Wybrany tekst:
Nalepsze życzenia z okazji Dnia Strażaka dla wszystkich strażaków!
A pożar Kolega widział?? Dymem pachniał??? Myślę że dobrze, że nie dali bo co ma wspólnego Księgowy z pożarami itp. Później przenieśliby Cię na jakieś stanowisko kierownicze i jeździłbyś i się rządził tak jakbyś tysiące akcji miał za sobą .
PS. Szczęścia zdrowia i powrotów dla Strażaków życzę
-
komu wogole potrzebne te biura :huh:
Biura są potrzebne aby z 1000 często debilnych pism i poleceń do ciebie dotarło 10 tych naprawdę ważnych.
Byłem na podziale, potem PSK a obecnie operacyjna i powiem Ci nie odczuwam że za biurkiem jest lepiej. Jak ostatnio pisałem procedury do 2 w nocy to jakoś nagle chłopaki przestali mówić że w biurze to nic nie robią.
Natomiast polityka kadrowa zależy od komendantów a nie od ludzi, którzy pracują na 8 godzin. Jak mawiał mój d-ca zmiany "debilem jest ten kto nie wykorzysta sytuacji aby awansować. A Ci co najbardziej narzekają na niesprawiedliwość zazwyczaj pierwsi sobie coś załatwiają nie oglądając się na innych"
-
Bez przesady. Biura zawsze są i będą potrzebne. Potrzebne są kadry,socjalny,finansowy,kwatermistrzostwo itp.
Pytanie ; czy pracujący tam ludzie muszą być strażakami ?
I to jeszcze z najwyższymi stopniami ?
Czy po to uczy się w szkołach aspirantów taktyki, żeby później siedzieli przed komputerem i robili tabelki, statystyki ? Szkoda wydanych pieniędzy.....
To tak jak by wytrenować konia do gonitw a później zaprząc do furmanki.. :rolleyes:
-
i poraz kolejny rozpoczyna sie "wojna" podział-biura .......................
LUDZIE po co to - wszyscy jesteśmy strażakami tak czy nie ?
Zgadzam się z Tobą. Z tym że wychodzi na to że jedni są lepsi od drugich.
-
Bez przesady. Biura zawsze są i będą potrzebne. Potrzebne są kadry,socjalny,finansowy,kwatermistrzostwo itp.
Pytanie ; czy pracujący tam ludzie muszą być strażakami ?
I to jeszcze z najwyższymi stopniami ?
Czy po to uczy się w szkołach aspirantów taktyki, żeby później siedzieli przed komputerem i robili tabelki, statystyki ? Szkoda wydanych pieniędzy.....

Dostarczone dane:

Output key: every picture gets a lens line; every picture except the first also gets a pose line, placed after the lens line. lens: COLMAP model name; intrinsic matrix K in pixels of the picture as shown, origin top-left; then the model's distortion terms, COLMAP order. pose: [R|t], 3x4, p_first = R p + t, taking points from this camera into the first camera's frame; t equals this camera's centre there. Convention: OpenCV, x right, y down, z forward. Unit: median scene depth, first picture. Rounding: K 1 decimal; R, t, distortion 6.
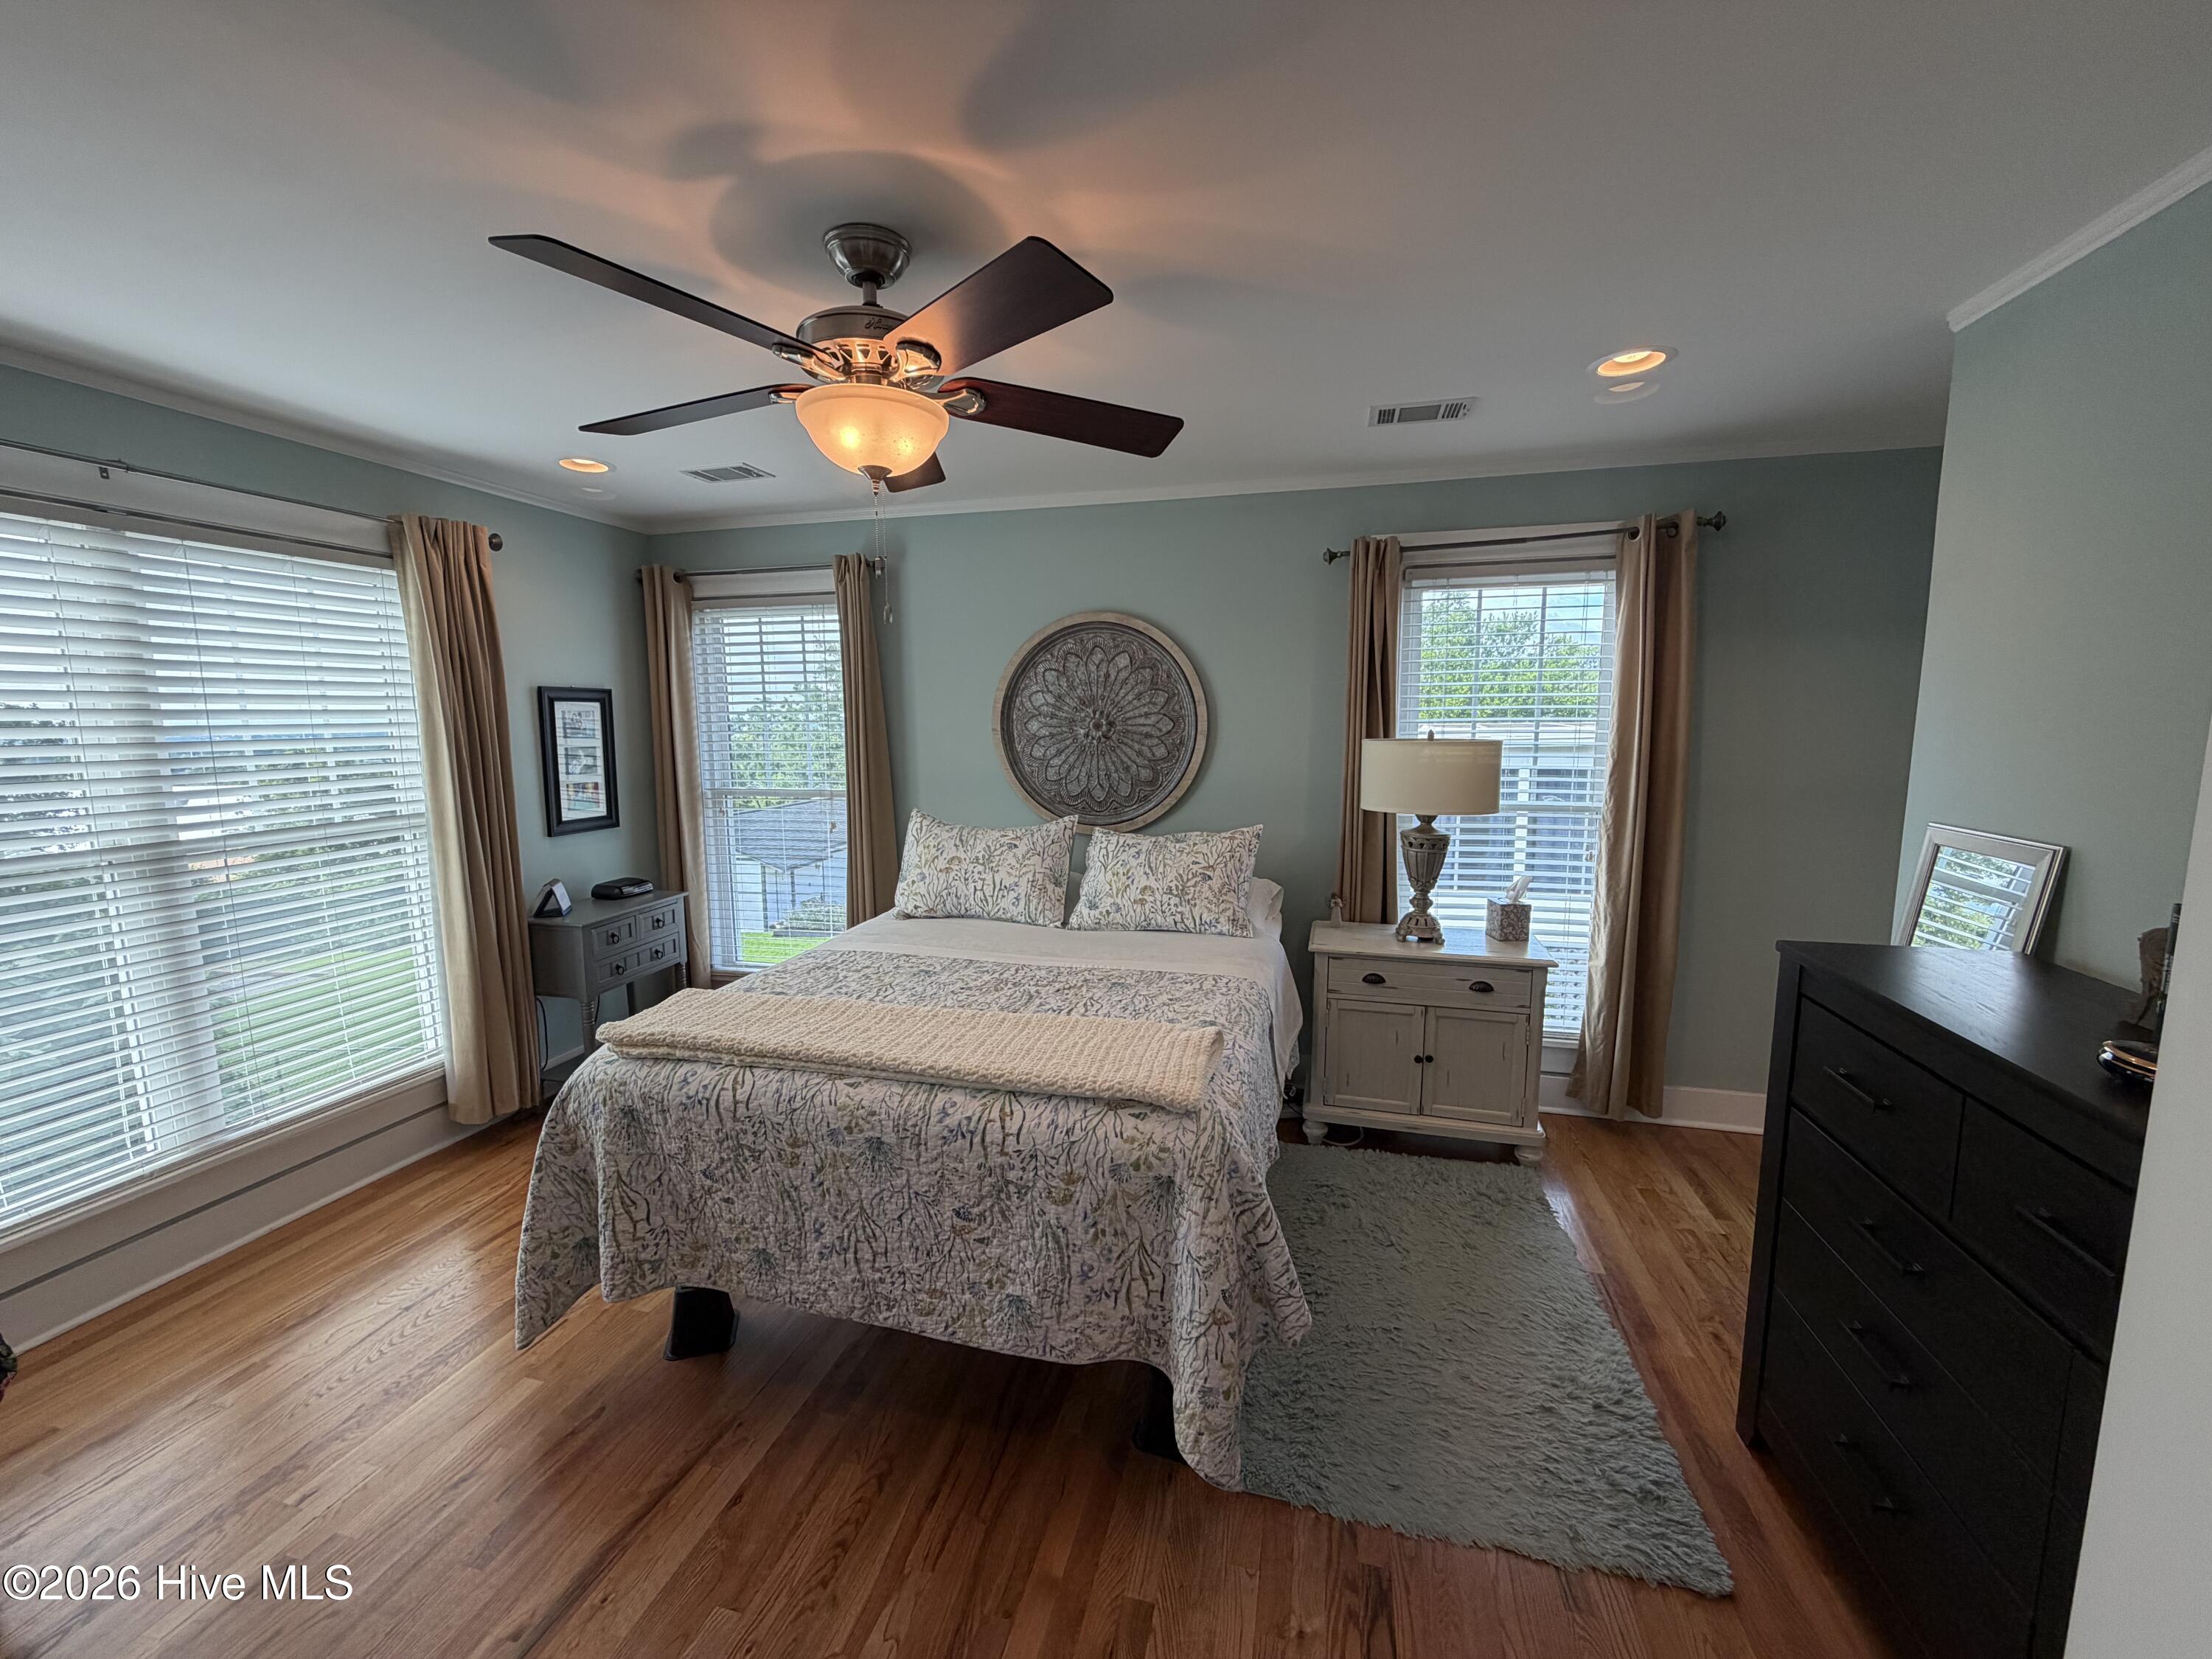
lens RADIAL K [[887.1, 0, 1103.7], [0, 887.1, 828.7], [0, 0, 1]] dist [0.000113, -0.000176]
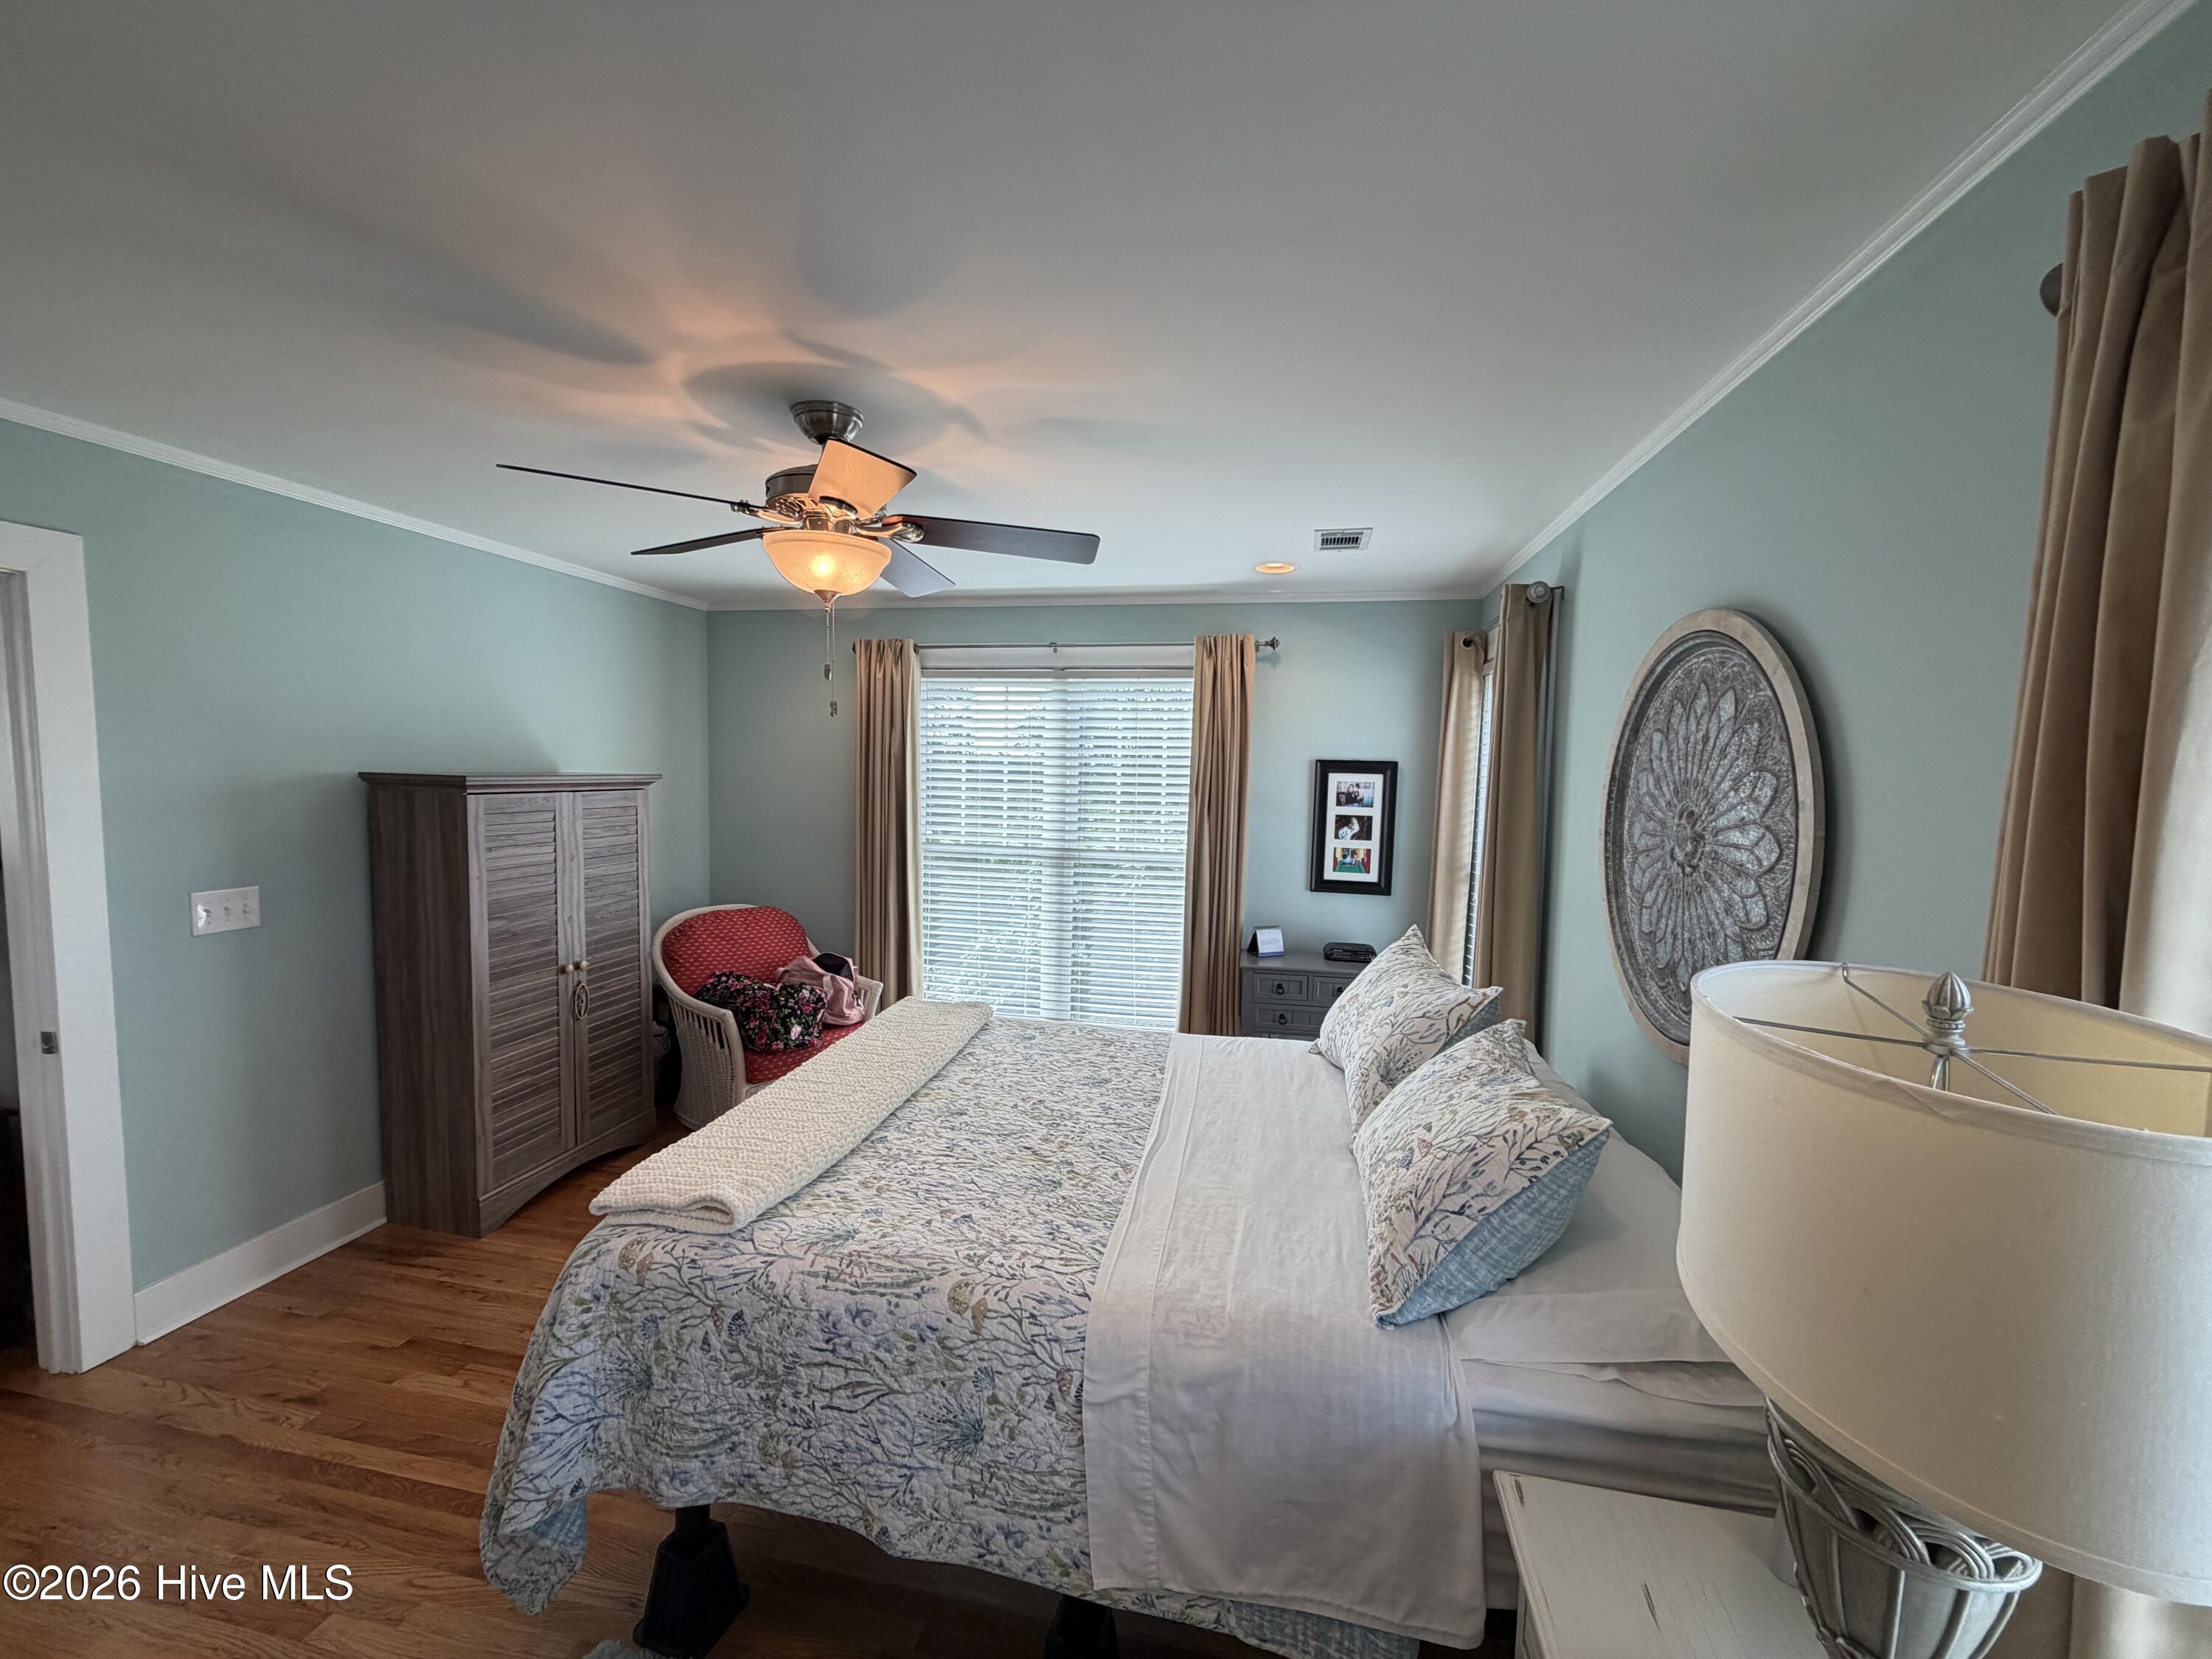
lens RADIAL K [[887.1, 0, 1103.7], [0, 887.1, 828.7], [0, 0, 1]] dist [0.000113, -0.000176]
pose [[0.043601, 0.079005, -0.995920, 0.537642], [-0.146596, 0.986584, 0.071847, -0.124258], [0.988235, 0.142865, 0.054598, 0.734450]]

Do wykonania:
Odpowiedz na pytania do tekstu o strażakach i biurach:
(a) Do której godziny autor jednego z wpisów pisał ostatnio procedury?
(b) Jakie działy wymieniono jako potrzebne w biurach?
(c) Z czym porównano uczenie aspirantów taktyki, po którym siedzą przed komputerem?

Odpowiedź pisemna:
(a) Do 2 w nocy.
(b) Kadry, socjalny, finansowy i kwatermistrzostwo.
(c) Z wytrenowaniem konia do gonitw, a później zaprzęgnięciem go do furmanki.